I have a provider trying to bill a 95810-26 and 95810-TC for one date of service, and then a 95805-26 and 95805-TC on the next day, based on the following rationale (although they did BOTH components):

"Per coding review, the -TC needs to be billed for it is done in an off-site place and the physician isn't present. He interprets the testing in the clinic later, but the date of the testing is the DOS that is used for the interpretation. According to guidelines, this is the correct way to bill for these services."
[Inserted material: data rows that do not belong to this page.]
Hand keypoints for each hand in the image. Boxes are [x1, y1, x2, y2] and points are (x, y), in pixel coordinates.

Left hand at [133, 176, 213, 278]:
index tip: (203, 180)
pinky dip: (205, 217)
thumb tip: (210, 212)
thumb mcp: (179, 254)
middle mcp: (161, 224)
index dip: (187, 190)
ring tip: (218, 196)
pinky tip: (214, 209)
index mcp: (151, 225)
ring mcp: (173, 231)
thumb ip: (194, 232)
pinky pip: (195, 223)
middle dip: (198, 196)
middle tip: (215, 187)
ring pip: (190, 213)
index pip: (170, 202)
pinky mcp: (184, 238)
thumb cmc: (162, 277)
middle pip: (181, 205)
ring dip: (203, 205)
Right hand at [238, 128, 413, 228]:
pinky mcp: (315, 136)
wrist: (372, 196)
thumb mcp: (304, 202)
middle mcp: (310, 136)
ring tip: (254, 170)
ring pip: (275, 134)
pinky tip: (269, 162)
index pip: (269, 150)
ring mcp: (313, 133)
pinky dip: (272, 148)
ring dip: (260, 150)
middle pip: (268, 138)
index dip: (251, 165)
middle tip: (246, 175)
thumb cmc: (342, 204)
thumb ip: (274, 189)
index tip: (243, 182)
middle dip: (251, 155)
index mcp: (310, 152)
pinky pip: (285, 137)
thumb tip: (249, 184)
I have never heard this before! Is this correct??

Thanks in advance!

Jodie, CPC
 
Modifiers -TC and -26

Good afternoon,

As anyone billed the modifiers -26 and -TC on the same line, when billing Medicare? It seems like a lot of extra fluff on your claim when you bill out the xray/ekg twice with the modifiers. Any suggestions?

Thanks,

Melissa
 
You would want to bill global no modifers. You only us the TC for example if your doc provided the equipment and did the scan and the 26 modifer if your doc only provided the interpretation/report.

Unless you doc owns the equiqment under a different practice name and tax ID and the intpretation is done under another tax ID you would bill global no modifiers.
 
In some regions if your practice is in a defined rural location, Medicare requires double line listing of radiology codes one line with a 26 and one line with a TC, as long as you own the equipment, and provide the interpretation. You should know from your Medicare FI if this applies to you.